10 quotes from 4 healthcare executives on HIT and clinical leadership

Megan Wood -

Although intended to enhance the clinical care process, technology often has the adverse effect of creating new barriers for healthcare providers.

Brian Silverstein, MD, managing director of BDC Advisors, moderated a discussion at Becker's Hospital Review Health IT + Clinical Leadership conference, May 10, in Chicago, to discover how the industry can propel health IT forward to benefit, not disadvantage, providers and patients.

Four healthcare executives joined Dr. Silverstein to discuss the current state of HIT, where it's headed and why it's critical to patient care.

Here is what they had to say.

1. On the current state of HIT and clinical care.

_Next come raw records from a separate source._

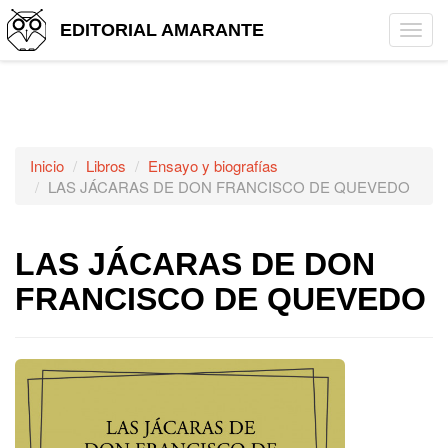
EDITORIAL AMARANTE
Tog
navi
Inicio
Libros
Ensayo y biografías
LAS JÁCARAS DE DON FRANCISCO DE QUEVEDO
LAS JÁCARAS DE DON
FRANCISCO DE QUEVEDO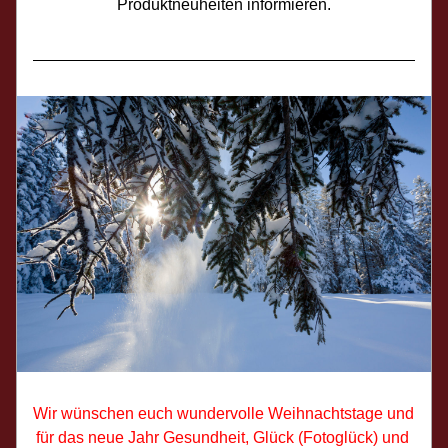
Produktneuheiten informieren.
Wir wünschen euch wundervolle Weihnachtstage und 
für das neue Jahr Gesundheit, Glück (Fotoglück) und 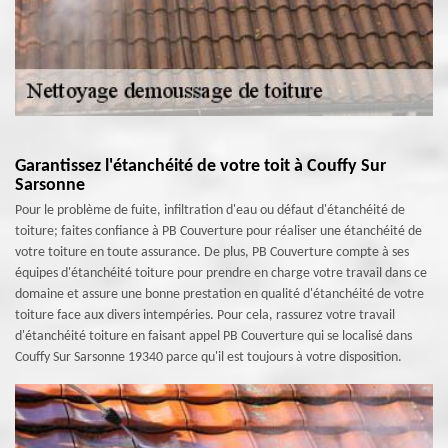
Garantissez l'étanchéité de votre toit à Couffy Sur
Sarsonne
Pour le problème de fuite, infiltration d'eau ou défaut d'étanchéité de
toiture; faites confiance à PB Couverture pour réaliser une étanchéité de
votre toiture en toute assurance. De plus, PB Couverture compte à ses
équipes d'étanchéité toiture pour prendre en charge votre travail dans ce
domaine et assure une bonne prestation en qualité d'étanchéité de votre
toiture face aux divers intempéries. Pour cela, rassurez votre travail
d'étanchéité toiture en faisant appel PB Couverture qui se localisé dans
Couffy Sur Sarsonne 19340 parce qu'il est toujours à votre disposition.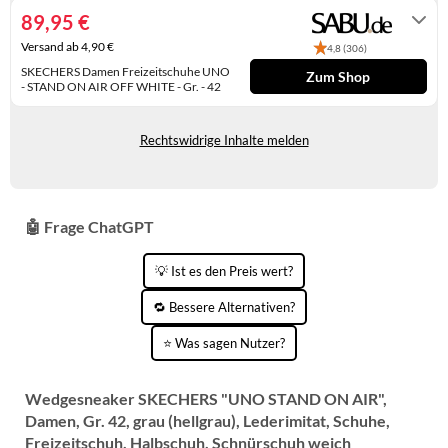
KINDERSCHUHE
STRANDTASCHEN
89,95 €
Versand ab 4,90 €
4,8 (306)
LAUFSCHUHE
TASCHEN-ZUBEHÖR
SKECHERS Damen Freizeitschuhe UNO
Zum Shop
- STAND ON AIR OFF WHITE - Gr. - 42
OUTDOOR-SCHUHE
Lieferung in 2 - 3 Werktagen
PANTOLETTEN
Rechtswidrige Inhalte melden
PUMPS
SANDALEN
🤖 Frage ChatGPT
SCHUHZUBEHÖR
💡 Ist es den Preis wert?
SNEAKERS
🔁 Bessere Alternativen?
STIEFEL
⭐ Was sagen Nutzer?
STIEFELETTEN
Wedgesneaker SKECHERS "UNO STAND ON AIR",
TREKKINGSANDALEN
Damen, Gr. 42, grau (hellgrau), Lederimitat, Schuhe,
Freizeitschuh, Halbschuh, Schnürschuh weich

  • Jordan Shlain, MD, internal medicine physician, managing partner at Private Medical and founder of HealthLoop: "We have to have the courage to do things here in health IT because lives and safety and outcomes depend on it. We've spent a lot of time on health IT 1.0 — building the freeways, buying the expensive equipment, making this work for the system — and we're at the point of health IT 2.0 right now, and that's like how do we help the doctors and patients?"
  • Katherine Walsh, DrPH, RN, chief nursing officer at Houston Methodist Hospital: "In 1998 when I was a brand new executive of a children's hospital, there was a medication error that resulted in the death of a six-week-old baby…We did a root-cause analysis and as we started dissecting what happened, we found numerous systems failures…How do we make systems safer for our patients and how do we make them safer for the second victim?"
  • Mitesh Rao, MD, co-founder and CEO of OMNY: "I think a big thing we need to think about when it comes to technology, clinical redesign or safety/quality, is how can we get what's in play around our physicians and nurses to work for them and bridge this data together so that we can have actual insights and do things with it rather than having the background noise?"

2. On using technology to improve patient care.

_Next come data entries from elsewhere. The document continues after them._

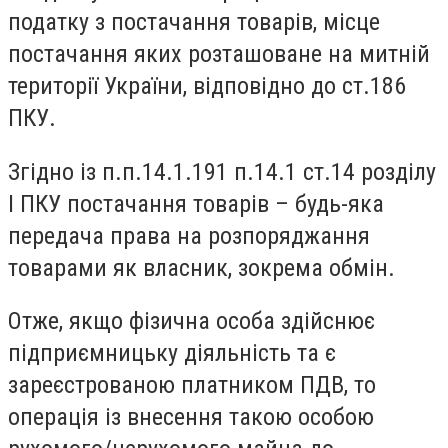
податку з постачання товарів, місце
постачання яких розташоване на митній
території України, відповідно до ст.186
ПКУ.
Згідно із п.п.14.1.191 п.14.1 ст.14 розділу
І ПКУ постачання товарів – будь-яка
передача права на розпоряджання
товарами як власник, зокрема обмін.
Отже, якщо фізична особа здійснює
підприємницьку діяльність та є
зареєстрованою платником ПДВ, то
операція із внесення такою особою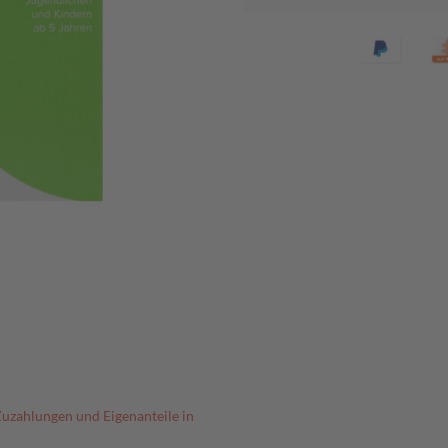
Zuzahlungen und Eigenanteile in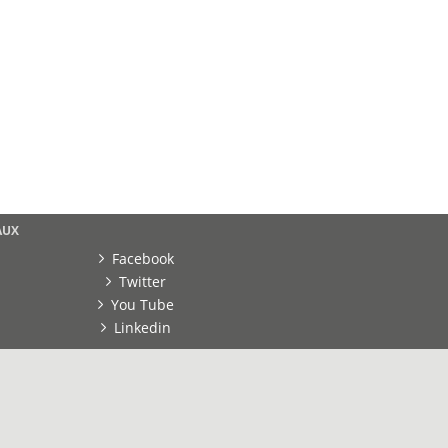
AUX
Facebook
Twitter
You Tube
Linkedin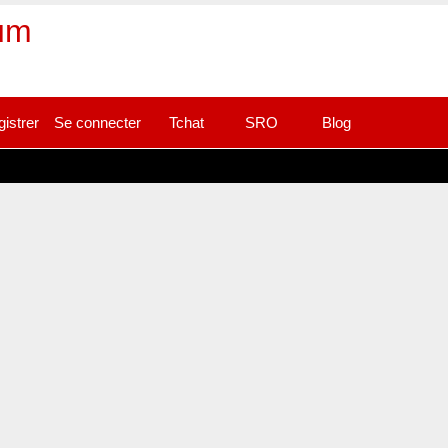
rum
gistrer
Se connecter
Tchat
SRO
Blog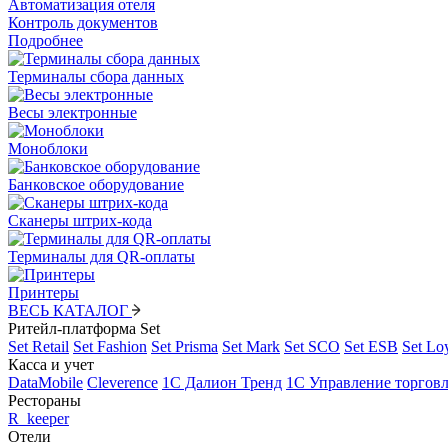
Автоматизация отеля
Контроль документов
Подробнее
Терминалы сбора данных
Весы электронные
Моноблоки
Банковское оборудование
Сканеры штрих-кода
Терминалы для QR-оплаты
Принтеры
ВЕСЬ КАТАЛОГ
Ритейл-платформа Set
Set Retail
Set Fashion
Set Prisma
Set Mark
Set SCO
Set ESB
Set Lo
Касса и учет
DataMobile
Cleverence
1С Далион Тренд
1С Управление торгов
Рестораны
R_keeper
Отели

  • Dr. Shlain: "Communication architecture is the stepchild of HIT, because we've mostly cared about databases…What I realized is healthcare missed empathy codes; it missed how concerned am I about this person once they leave here? How could we imagine communicating with every patient, everyday that is contextual and relevant to them?...We need to trust our patients, because they are the ones on the receiving end of all the care and IT that we do. That's a missing piece here."
  • Dr. Walsh: "One of the projects I'm most proud of is incorporation of an early warning system into the clinical care provided by nurses. This early warning system interfaces with the electronic medical record and it takes data from 26 different variables that are documented…it distributes a numerical value that is graphed and can be displayed in real-time…And the difference between this early warning system and several others we looked at is this takes into consideration nursing assessments."
  • Dr. Roa: "There is a human element to how technology needs to be built and incorporated, and we need to actually understand the users…You can't just turn something on, push it out and expect everyone to use it and expect it to actually drive change. Sometimes, clinical care needs to be redesigned while technology is being implemented."
  • Catherine Costa, RN, AVP client delivery organization, Allscripts: "If I can have a good transition from what IT intended to how the technology is being used to give better care, that's the golden mile, and that's really where the gap is."

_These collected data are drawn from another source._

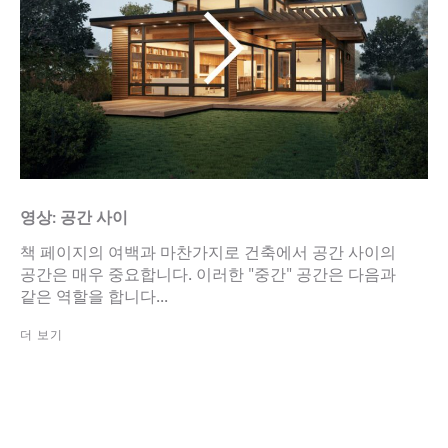
영상: 공간 사이
책 페이지의 여백과 마찬가지로 건축에서 공간 사이의
공간은 매우 중요합니다. 이러한 "중간" 공간은 다음과
같은 역할을 합니다...
더 보기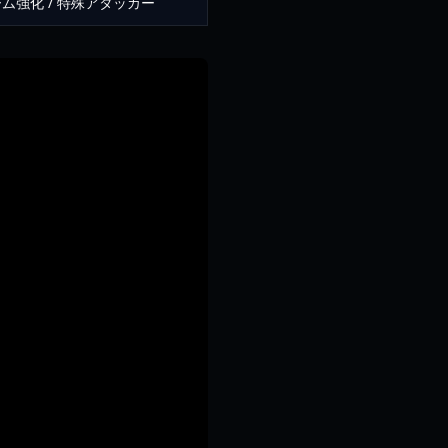
ム強化 / 特殊アタッカー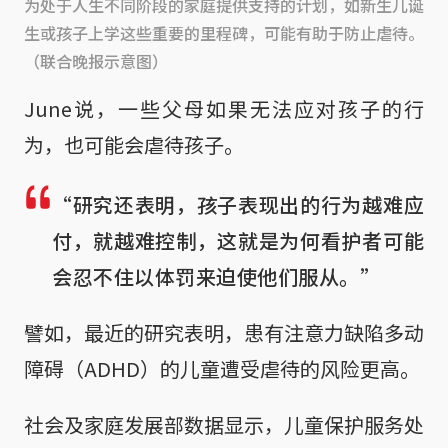
为处于人生不同阶段的家庭提供支持的计划，如新生儿诞
生或孩子上学这些重要的里程碑，可能有助于防止虐待。
（联合晚报示意图）
June说，一些父母如果无法应对孩子的行
为，也可能会虐待孩子。
“研究还表明，孩子表现出的行为越难应
付，就越难控制，这就是为何看护者可能
会忍不住以体罚来迫使他们服从。”
譬如，最近的研究表明，患有注意力缺陷多动
障碍（ADHD）的儿童遭受虐待的风险更高。
社会及家庭发展部数据显示，儿童保护服务处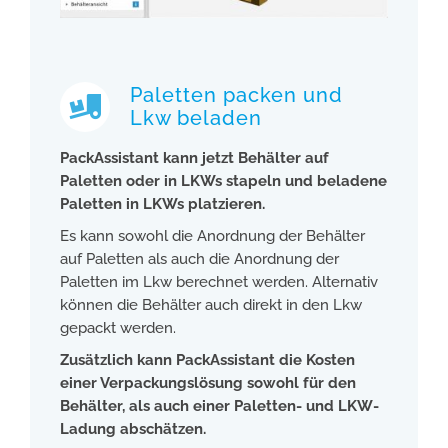
Paletten packen und
Lkw beladen
PackAssistant kann jetzt Behälter auf
Paletten oder in LKWs stapeln und beladene
Paletten in LKWs platzieren.
Es kann sowohl die Anordnung der Behälter
auf Paletten als auch die Anordnung der
Paletten im Lkw berechnet werden. Alternativ
können die Behälter auch direkt in den Lkw
gepackt werden.
Zusätzlich kann PackAssistant die Kosten
einer Verpackungslösung sowohl
für den
Behälter, als auch einer
Paletten- und LKW-
Ladung
abschätzen.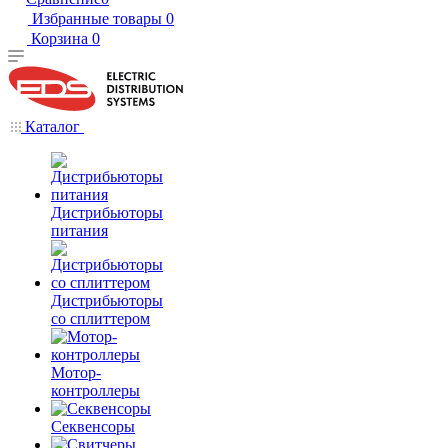
Избранные товары
0
Корзина
0
Каталог
Дистрибьюторы
питания
Дистрибьюторы
со сплиттером
Мотор-
контроллеры
Секвенсоры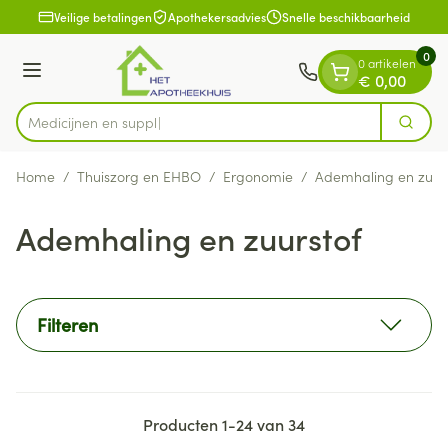
Dia 1 van 1
Ga naar de inhoud
Veilige betalingen
Apothekersadvies
Snelle beschikbaarheid
0
0 artikelen
Menu
€ 0,00
Zoek
Product, merk, categorie...
Home
/
Thuiszorg en EHBO
/
Ergonomie
/
Ademhaling en zuurs
Ademhaling en zuurstof
Filteren
Producten
1
-
24
van
34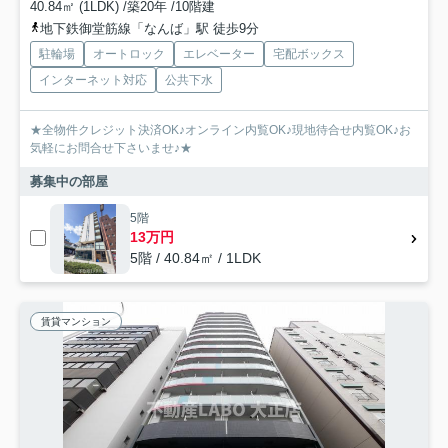
40.84㎡ (1LDK) /築20年 /10階建
地下鉄御堂筋線「なんば」駅 徒歩9分
駐輪場
オートロック
エレベーター
宅配ボックス
インターネット対応
公共下水
★全物件クレジット決済OK♪オンライン内覧OK♪現地待合せ内覧OK♪お
気軽にお問合せ下さいませ♪★
募集中の部屋
5階
13万円
5階 / 40.84㎡ / 1LDK
賃貸マンション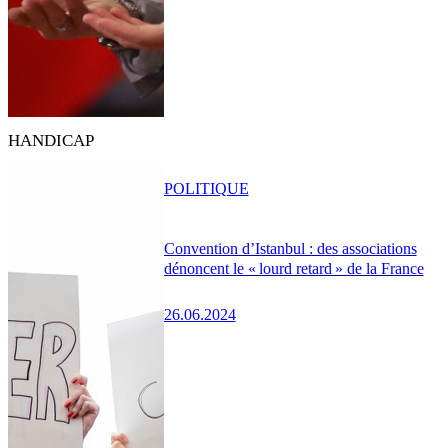
HANDICAP
POLITIQUE
Convention d’Istanbul : des associations
dénoncent le « lourd retard » de la France
26.06.2024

3. On key factors for HIT and clinical success.

  • Ms. Costa: "Bottom line, clinicians need to be at the table with the IT team having these conversations…Vendors should be having conversations with clinicians and helping you establish the outcome goals technology is there to help you achieve."
  • Dr. Roa: "Bottom line, when technology is implemented and scaled in clinical environments, we need to really think through not only how to engage clearly and continuously the physicians and nurses, but also how can clinical care be redesigned around and with the technology so it's done right."
  • Dr. Shlain: "I'll go back to courage because I think it's so paramount. Clinicians in the room should bring their IT people on rounds on patients and understand what happens at the problem surface of medicine and how this all works. Ultimately, technology can be the digital iodine that is actually a safety tool."